• _To do_
Once the pictures are set aside, copy everything else in the records exactly.

• _Source information_
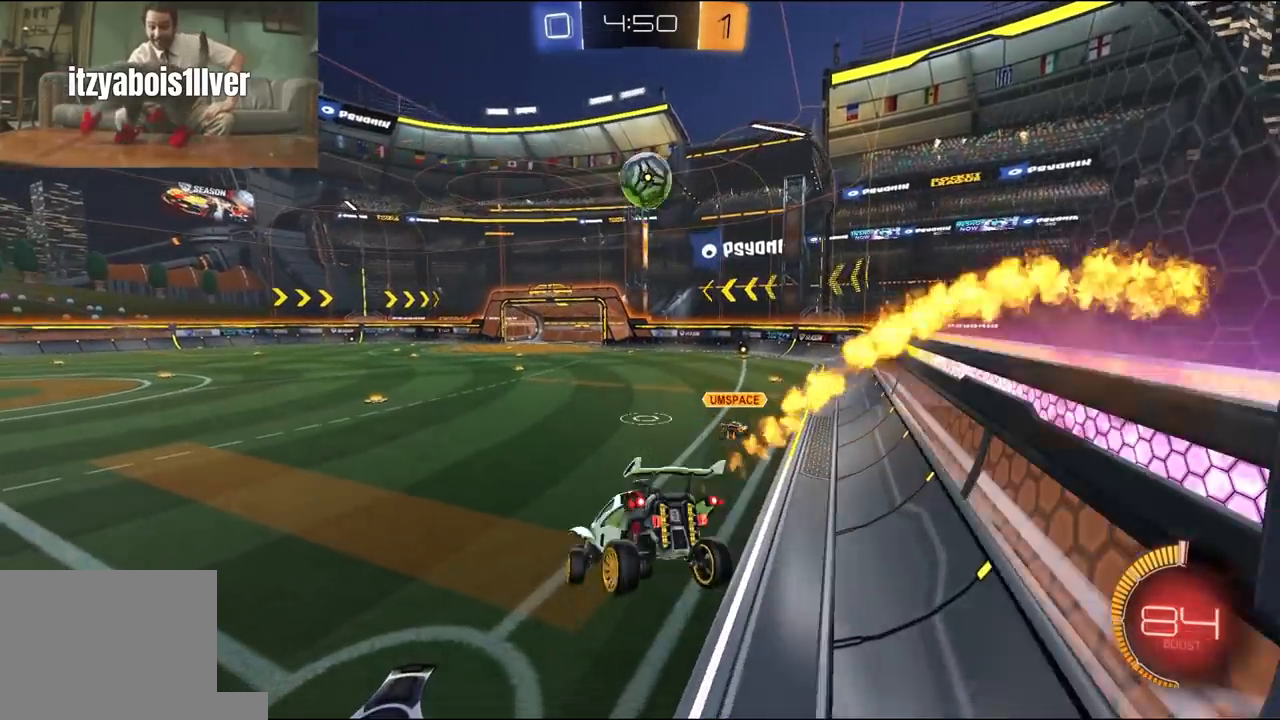
{"buttons": ["R2"], "left_stick": "center", "right_stick": "center", "events": [[33, "L1", "down"], [33, "left_stick", "down-left"], [133, "L1", "up"], [200, "left_stick", "up-right"], [267, "A", "down"], [267, "left_stick", "up"], [333, "A", "up"], [367, "left_stick", "center"]]}
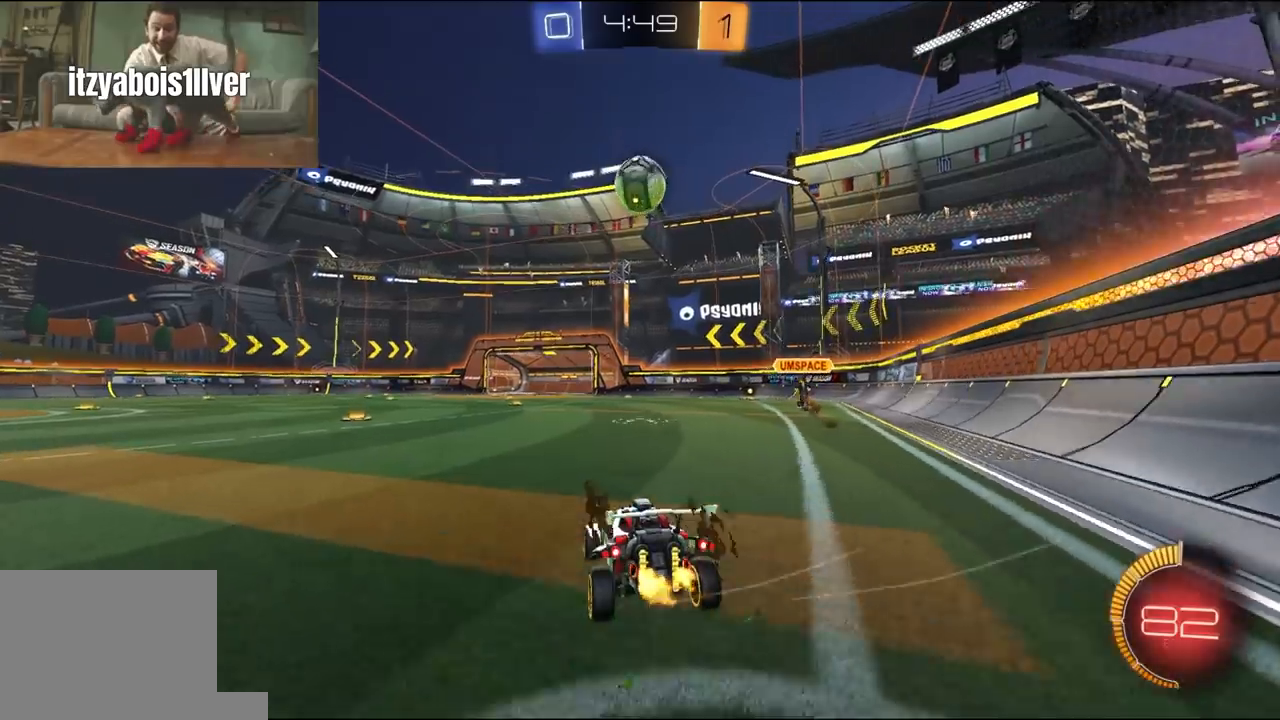
{"buttons": [], "left_stick": "center", "right_stick": "center", "events": [[33, "left_stick", "left"], [100, "left_stick", "center"], [133, "R1", "down"], [233, "R1", "up"], [367, "R2", "up"]]}
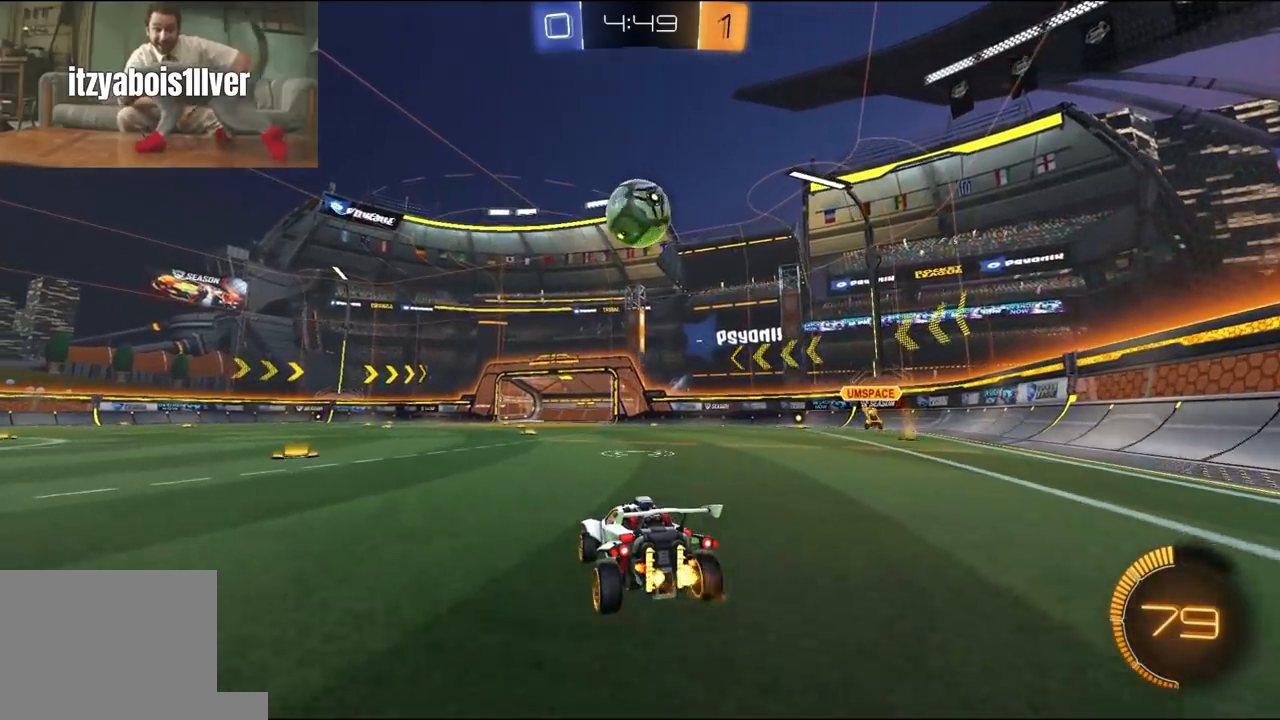
{"buttons": [], "left_stick": "center", "right_stick": "center", "events": [[100, "R2", "down"], [467, "R2", "up"]]}
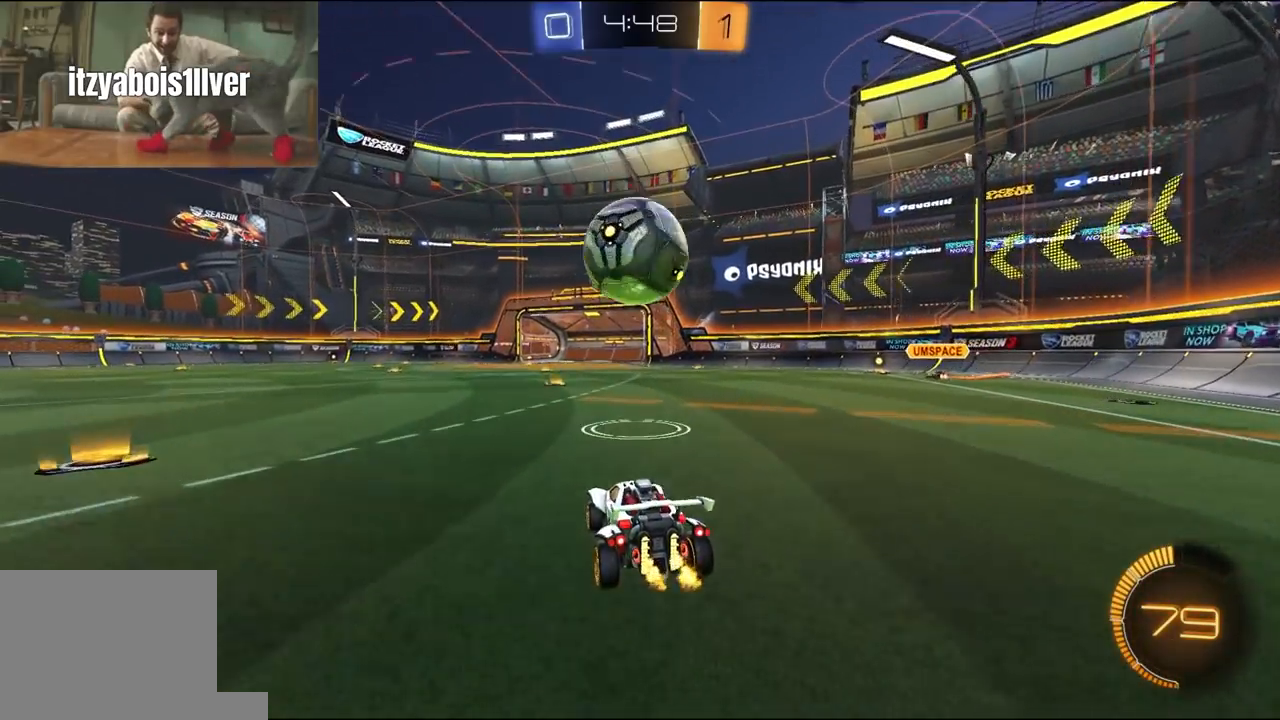
{"buttons": ["X", "R1", "R2"], "left_stick": "up-right", "right_stick": "center", "events": [[100, "R2", "down"], [200, "A", "down"], [200, "left_stick", "down-right"], [300, "X", "down"], [333, "A", "up"], [367, "R1", "down"], [500, "left_stick", "up-right"]]}
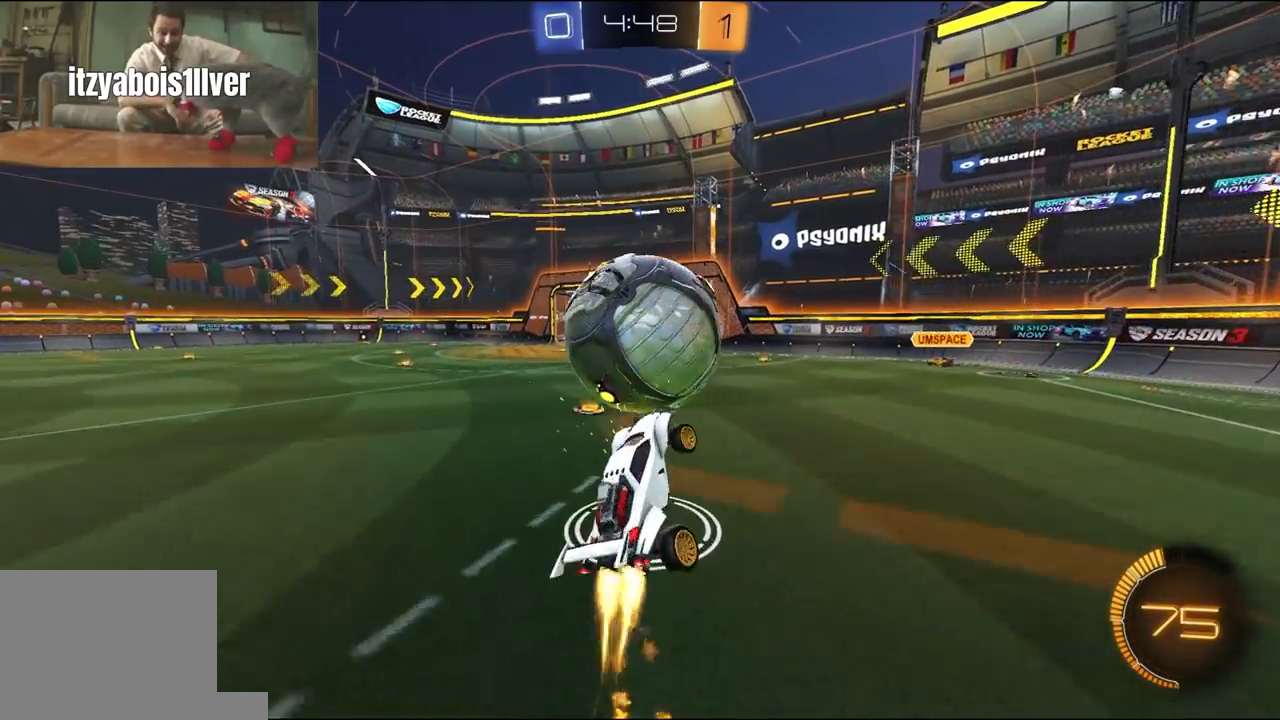
{"buttons": [], "left_stick": "up-right", "right_stick": "center", "events": [[200, "left_stick", "down-right"], [233, "X", "up"], [333, "R1", "up"], [367, "R2", "up"], [400, "left_stick", "right"], [500, "left_stick", "up-right"]]}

• _Exercise response_
{"buttons": ["R2"], "left_stick": "center", "right_stick": "center", "events": [[33, "L1", "down"], [33, "left_stick", "down-left"], [133, "L1", "up"], [200, "left_stick", "up-right"], [267, "A", "down"], [267, "left_stick", "up"], [333, "A", "up"], [367, "left_stick", "center"]]}
{"buttons": [], "left_stick": "center", "right_stick": "center", "events": [[33, "left_stick", "left"], [100, "left_stick", "center"], [133, "R1", "down"], [233, "R1", "up"], [367, "R2", "up"]]}
{"buttons": [], "left_stick": "center", "right_stick": "center", "events": [[100, "R2", "down"], [467, "R2", "up"]]}
{"buttons": ["X", "R1", "R2"], "left_stick": "up-right", "right_stick": "center", "events": [[100, "R2", "down"], [200, "A", "down"], [200, "left_stick", "down-right"], [300, "X", "down"], [333, "A", "up"], [367, "R1", "down"], [500, "left_stick", "up-right"]]}
{"buttons": [], "left_stick": "up-right", "right_stick": "center", "events": [[200, "left_stick", "down-right"], [233, "X", "up"], [333, "R1", "up"], [367, "R2", "up"], [400, "left_stick", "right"], [500, "left_stick", "up-right"]]}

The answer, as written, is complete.